(Note: This Guest Blog is by Corey Harris, an attorney with Merlin Law Group in the Tampa, Florida, office. This is the fifth part in a series he is writing on post-loss duties).
With the prevalence of supplemental claims, especially in Florida, one issue that has been coming up recently is the requirement that the insurer receive timely notice of a loss. Many times, these supplemental claims are made years after the occurrence (Hurricane Wilma for instance), and some insurers are denying coverage for the damages and refusing to participate in the appraisal process. Their argument is that they did not receive timely notice of the damages and the length of time has substantially prejudiced their investigation of the claim.
While many of these arguments will likely fail because the insurer was timely notified of the loss after the storm and simply did not perform a full investigation to determine the correct extent of the damages, these situations highlight the importance of timely notification.
In one way or another, most policies state that the insured has a duty to give prompt notice of any loss to the insurer. Some policies may actually list out the exact time in which the notice must occur, and some states even have statutes which cover this exact topic. While this may prove helpful to the policyholder and help answer any questions as what constitutes “prompt” or “timely” notice, these instances are the exception and not the rule. Thus, there has been, and continues to be, an abundance of litigation over what these clauses actually mean.
So how quickly must notice of a loss be given? The general rule of thumb is that you should give notice as soon as possible. The occurrence of a loss usually triggers the policyholder’s duty to inform the insurer and doing so immediately can help reduce or eliminate any argument of noncompliance.
When an issue of whether notice was prompt or timely arises, courts must assess the cases individually. The individual facts surrounding each situation are very important and some jurisdictions may be very strict while others may be more lenient. Courts must determine if the time between the loss and the notice was reasonable under all of the facts and circumstances of the case. Employers Cas. Co. v. Vargas, 159 So. 2d 875, 877 (Fla. 2nd DCA 1964).
In Texas, one court held that without extenuating circumstances, a 54 day delay in reporting a claim was not reasonable and allowed an insurer to deny coverage. McPherson v. St. Paul Fire & Marine Ins. Co., 350 F.2d 563 (5th Cir. 1964).
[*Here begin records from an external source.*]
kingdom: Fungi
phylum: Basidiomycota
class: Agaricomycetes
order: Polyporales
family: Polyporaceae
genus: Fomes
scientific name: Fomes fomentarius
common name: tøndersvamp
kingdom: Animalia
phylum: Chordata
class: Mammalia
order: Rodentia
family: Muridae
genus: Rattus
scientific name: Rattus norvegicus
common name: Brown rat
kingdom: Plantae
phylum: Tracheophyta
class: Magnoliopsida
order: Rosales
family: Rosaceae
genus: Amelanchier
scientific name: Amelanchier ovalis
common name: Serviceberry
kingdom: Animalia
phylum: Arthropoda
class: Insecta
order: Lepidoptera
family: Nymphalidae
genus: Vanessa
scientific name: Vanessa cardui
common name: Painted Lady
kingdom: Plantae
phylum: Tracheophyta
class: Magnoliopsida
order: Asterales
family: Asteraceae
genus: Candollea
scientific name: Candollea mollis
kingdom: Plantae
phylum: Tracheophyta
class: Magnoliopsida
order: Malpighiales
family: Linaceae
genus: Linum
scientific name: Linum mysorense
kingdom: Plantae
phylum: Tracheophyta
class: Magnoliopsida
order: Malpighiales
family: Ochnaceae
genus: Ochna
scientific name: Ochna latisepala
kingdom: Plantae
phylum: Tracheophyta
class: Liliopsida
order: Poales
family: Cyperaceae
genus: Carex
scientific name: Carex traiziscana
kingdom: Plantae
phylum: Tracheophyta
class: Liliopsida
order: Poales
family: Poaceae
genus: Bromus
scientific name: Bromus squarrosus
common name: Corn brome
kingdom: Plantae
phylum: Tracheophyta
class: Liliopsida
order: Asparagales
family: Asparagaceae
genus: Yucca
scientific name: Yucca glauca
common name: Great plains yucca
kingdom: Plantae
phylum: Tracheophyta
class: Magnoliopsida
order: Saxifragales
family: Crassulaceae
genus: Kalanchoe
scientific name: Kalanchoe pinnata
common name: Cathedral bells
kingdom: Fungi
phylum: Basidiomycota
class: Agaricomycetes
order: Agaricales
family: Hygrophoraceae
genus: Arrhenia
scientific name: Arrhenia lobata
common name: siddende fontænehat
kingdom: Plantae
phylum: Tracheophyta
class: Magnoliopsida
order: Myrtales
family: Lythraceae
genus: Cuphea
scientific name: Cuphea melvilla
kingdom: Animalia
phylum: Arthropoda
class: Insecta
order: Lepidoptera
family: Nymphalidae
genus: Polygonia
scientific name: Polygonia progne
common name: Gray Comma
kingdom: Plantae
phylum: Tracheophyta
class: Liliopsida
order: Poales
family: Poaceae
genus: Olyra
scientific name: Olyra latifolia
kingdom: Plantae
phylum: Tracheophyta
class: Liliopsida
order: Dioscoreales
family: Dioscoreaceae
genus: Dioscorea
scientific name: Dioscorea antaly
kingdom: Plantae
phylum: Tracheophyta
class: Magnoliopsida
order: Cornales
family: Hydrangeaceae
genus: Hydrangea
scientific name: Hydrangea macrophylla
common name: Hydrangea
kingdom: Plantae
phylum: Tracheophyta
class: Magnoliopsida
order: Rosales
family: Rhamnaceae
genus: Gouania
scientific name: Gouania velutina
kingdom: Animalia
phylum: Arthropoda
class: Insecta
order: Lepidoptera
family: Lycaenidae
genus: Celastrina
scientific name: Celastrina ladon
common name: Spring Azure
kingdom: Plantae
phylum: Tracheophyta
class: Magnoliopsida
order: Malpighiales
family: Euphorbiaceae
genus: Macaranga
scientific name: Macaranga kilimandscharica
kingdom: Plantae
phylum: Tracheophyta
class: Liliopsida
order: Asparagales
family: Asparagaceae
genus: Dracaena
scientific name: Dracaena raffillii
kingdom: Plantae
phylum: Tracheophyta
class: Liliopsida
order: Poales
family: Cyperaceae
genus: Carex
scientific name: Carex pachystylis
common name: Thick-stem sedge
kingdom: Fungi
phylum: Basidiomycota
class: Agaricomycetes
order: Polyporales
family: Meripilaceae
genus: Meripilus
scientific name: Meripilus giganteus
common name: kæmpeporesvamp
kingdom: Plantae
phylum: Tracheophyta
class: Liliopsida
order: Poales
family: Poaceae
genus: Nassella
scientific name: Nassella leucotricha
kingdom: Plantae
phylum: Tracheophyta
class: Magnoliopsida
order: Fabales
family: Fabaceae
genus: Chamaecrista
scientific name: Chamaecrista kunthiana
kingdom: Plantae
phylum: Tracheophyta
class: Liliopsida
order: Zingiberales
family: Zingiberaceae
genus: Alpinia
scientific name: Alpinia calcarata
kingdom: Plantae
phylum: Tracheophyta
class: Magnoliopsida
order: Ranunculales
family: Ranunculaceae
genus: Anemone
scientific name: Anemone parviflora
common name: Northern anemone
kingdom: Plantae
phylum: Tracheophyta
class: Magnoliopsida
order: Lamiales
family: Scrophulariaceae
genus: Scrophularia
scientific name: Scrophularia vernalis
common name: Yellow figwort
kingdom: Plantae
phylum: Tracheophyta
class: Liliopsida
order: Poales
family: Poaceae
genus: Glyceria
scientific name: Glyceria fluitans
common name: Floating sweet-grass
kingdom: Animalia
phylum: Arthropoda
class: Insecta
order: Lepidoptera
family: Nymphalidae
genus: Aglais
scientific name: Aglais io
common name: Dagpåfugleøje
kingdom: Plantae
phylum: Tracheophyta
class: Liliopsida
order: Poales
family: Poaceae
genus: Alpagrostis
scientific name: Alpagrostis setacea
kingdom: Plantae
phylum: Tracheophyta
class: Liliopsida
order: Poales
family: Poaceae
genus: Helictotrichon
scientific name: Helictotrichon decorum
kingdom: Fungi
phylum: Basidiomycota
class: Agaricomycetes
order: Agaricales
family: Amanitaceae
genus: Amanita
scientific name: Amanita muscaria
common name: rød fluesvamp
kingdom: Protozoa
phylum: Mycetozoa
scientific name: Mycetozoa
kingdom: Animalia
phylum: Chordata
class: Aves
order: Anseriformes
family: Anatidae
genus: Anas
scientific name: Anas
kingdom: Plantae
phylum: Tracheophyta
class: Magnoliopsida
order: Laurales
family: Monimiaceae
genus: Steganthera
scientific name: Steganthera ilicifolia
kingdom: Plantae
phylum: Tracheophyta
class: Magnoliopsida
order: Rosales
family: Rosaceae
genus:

At the opposite end of the spectrum, the United States District Court for the Southern District of Florida held that notice was not necessarily untimely when given much later than 54 days after the loss, when an insured did not discover the damages until many months after a hurricane. Vision I Homeowners Ass’n, Inc. v. Aspen Specialty Ins. Co., 2009 WL 4927162 (S.Dist. Fla. December 22, 2009). As the Court noted in that case, “the Aspen policy created the possibility of this inherent ambiguity regarding notice by using the term “prompt notice” rather than a finite term, such as requiring notice within sixty or ninety days from the date of the loss.”
These cases show that there is a diverse range of findings that deal with prompt or timely notice of a loss. Some states require that an insurer be prejudiced by the late notice in order to avoid coverage. This is the law in Florida, however, there is a presumption that late notice has prejudiced the insurer and it is up to the policyholder to prove otherwise. While some states take the opposite stance and put the burden of proving prejudice on the insurer, the best way to avoid having to deal with these issues is to give notice as soon as possible. If you are having an issue with whether the notice was prompt, you should have a good understanding of the laws of your particular jurisdiction to determine how best to move forward.
The consequences of a finding that the policyholder did not provide the insurer with prompt notice of a loss can be severe, possibly resulting in complete denial of a claim. Providing notice as soon as possible will help prevent litigation over what constitutes “prompt” or “timely” notice and will move the claim along more quickly. It will also reduce the chances that a claim is denied because of noncompliance with the post loss obligations.